What’s new? Ahead of The Merge upgrade, which will see the Ethereum blockchain switch from the Proof of Work (PoW) consensus algorithm to Proof of Stake (PoS), Ethereum Foundation representatives announced increased rewards for Bug Bounty program participants. Within its framework, users are paid funds for detecting vulnerabilities on the network. Participants will receive up to $1 million if critical bugs are discovered in the upcoming upgrade.

Full details about The Merge upgrade

What is known about the program? Previously, the amount of the reward could reach $250 000 depending on the type of vulnerability, but from August 24 to September 8, 2022, a four-fold multiplier will be applied to all payouts for finding bugs in the upgrade. Users who discover critical bugs that have a major impact on the blockchain can claim rewards of up to $1 million. The program also allows submitting applications when low-, medium- and high-risk bugs are detected— with the amount of payouts for them, taking into account the temporary increase, can reach up to $8,00, $40 000, and $200 000, respectively.

What is known about the Ethereum upgrade? Its release is scheduled for September 15, 2022. Due to the algorithm change from Proof of Work (PoW) to Proof of Stake (PoS), the way coins are earned on the network will change from mining to staking. The upgrade may also result in a split into two networks, one of which will continue to run on PoW. In August, the developers published a document refuting misconceptions related to the upcoming upgrade.

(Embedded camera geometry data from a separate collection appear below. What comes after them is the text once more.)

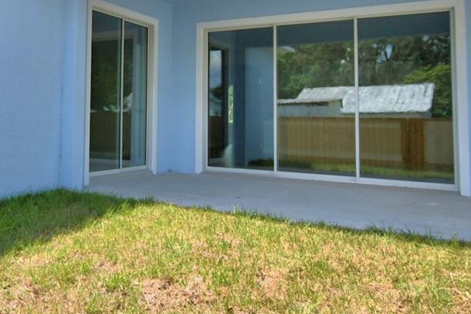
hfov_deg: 47.3
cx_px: 106
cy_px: 76
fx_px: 510
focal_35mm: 39
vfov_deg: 33.5
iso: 100
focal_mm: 10
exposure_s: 1/1250
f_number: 4.5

In May, the Wormhole cross-chain protocol paid a white-hat hacker $10 million for discovering a critical bug that could be used to block all user assets. In April, Sky Mavis also launched a bounty program for hackers. The decision was made after $625 million was withdrawn from the Ronin Network. For detecting “extraordinarily severe issues” the reward can be as much as $1 million. In February, a hacker received $2 million from the Optimism protocol. He discovered a loophole in the code that allowed the withdrawal of “virtually unlimited” amounts of ETH.